European banks may need more than 140 billion euros of capital through a program similar to the U.S. Troubled Asset Relief Program, Morgan Stanley analysts say.

“Policy makers increasingly want to build a large solvency buffer,” the analysts led by Huw van Steenis said in a note. “We think banks in core Europe need to be recession proofed and banks in the periphery depression proofed.”

EU officials are working on plans to boost bank capital to contain the debt crisis, the International Monetary Fund said.

“There is no secret at all that European authorities and the European Commission are all working together on a plan to bring more official capital, more public-sector capital, into the banking sector,” Antonio Borges, the IMF’s European department head, said yesterday in Brussels. “We would recommend that it move to a European approach,” he said. “More should be done on a cross-border basis.”

No ‘Concrete Plan’

EU spokesmen moved to damp speculation triggered by a Financial Times report late on Oct. 4 on progress toward a bank- recapitalization plan.

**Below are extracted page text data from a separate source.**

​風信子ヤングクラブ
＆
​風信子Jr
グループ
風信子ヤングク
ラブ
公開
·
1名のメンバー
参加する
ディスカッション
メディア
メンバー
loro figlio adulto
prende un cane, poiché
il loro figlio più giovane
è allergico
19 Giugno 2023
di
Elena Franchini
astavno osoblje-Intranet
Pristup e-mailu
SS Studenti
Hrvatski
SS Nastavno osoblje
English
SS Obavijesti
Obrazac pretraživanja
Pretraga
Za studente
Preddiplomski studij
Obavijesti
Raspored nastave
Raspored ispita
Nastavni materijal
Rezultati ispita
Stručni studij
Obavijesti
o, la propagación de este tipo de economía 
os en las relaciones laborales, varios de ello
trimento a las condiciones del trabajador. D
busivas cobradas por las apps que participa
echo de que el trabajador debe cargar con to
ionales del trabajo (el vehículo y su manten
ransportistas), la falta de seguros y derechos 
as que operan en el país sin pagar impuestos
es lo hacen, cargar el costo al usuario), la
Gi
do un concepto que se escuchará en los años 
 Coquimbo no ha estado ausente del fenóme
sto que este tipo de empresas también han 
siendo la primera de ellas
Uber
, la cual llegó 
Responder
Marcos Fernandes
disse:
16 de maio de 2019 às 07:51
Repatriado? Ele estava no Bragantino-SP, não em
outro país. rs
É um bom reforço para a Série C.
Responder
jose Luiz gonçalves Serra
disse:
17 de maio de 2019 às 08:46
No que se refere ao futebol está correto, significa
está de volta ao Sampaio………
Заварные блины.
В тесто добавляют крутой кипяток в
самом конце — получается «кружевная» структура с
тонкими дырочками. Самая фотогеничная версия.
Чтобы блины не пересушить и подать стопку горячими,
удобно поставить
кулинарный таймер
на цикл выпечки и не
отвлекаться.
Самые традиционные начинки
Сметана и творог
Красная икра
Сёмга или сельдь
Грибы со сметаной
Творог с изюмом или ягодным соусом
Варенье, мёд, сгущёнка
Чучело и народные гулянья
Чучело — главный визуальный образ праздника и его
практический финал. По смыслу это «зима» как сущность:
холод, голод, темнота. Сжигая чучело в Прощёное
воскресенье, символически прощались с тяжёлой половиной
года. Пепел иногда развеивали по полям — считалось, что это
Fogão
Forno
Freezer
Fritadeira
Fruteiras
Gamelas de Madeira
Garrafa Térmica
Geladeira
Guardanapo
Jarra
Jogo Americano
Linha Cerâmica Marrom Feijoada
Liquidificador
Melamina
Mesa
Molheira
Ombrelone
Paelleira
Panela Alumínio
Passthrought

EU Economic and Monetary Commissioner Olli Rehn “doesn’t speak of a concrete plan in hand,” his spokesman, Amadeu Altafaj, said. “He speaks of an initiative, of discussions in progress and he pleads for a European approach.”

The speculation about efforts to support banks followed a finance ministers’ meeting in Luxembourg in which officials signalled their intent to prod investors to cover more of the cost of bailing out Greece. Finance Minister Wolfgang Schaeuble said that Germany’s Soffin bank-rescue fund, set up in October 2008 during the financial crisis, may need to be reinstated, his spokesman told reporters in Berlin yesterday.

“Many euro countries have now realized that the July deal is too advantageous for investors and there’s too little investor burden sharing,” Finland’s Finance Minister Jutta Urpilainen said in Helsinki. “This was discussed at Monday’s euro group; how can we find a way to increase burden sharing? No solution’s been put forward so far.”

Greek Swap

Banks are negotiating a bond swap with Greece that would cut the nation’s debt load at a cost to investors estimated at about 21 percent. They pushed back at suggesting deeper losses.

It would be “counterproductive” to reopen the Greek deal now that investors have signaled support and the euro area’s 17 parliaments are close to ratifying the agreements, Charles Dallara, managing director of the Institute of International Finance said, said by phone. IIF represents more than 450 banks and took part in the negotiations that led to the second rescue package for Greece.

When the bailout was announced, banks and other bondholders were expected to contribute about 50 billion euros alongside 109 billion euros in public funds and a proposed 20 billion-euro debt buyback.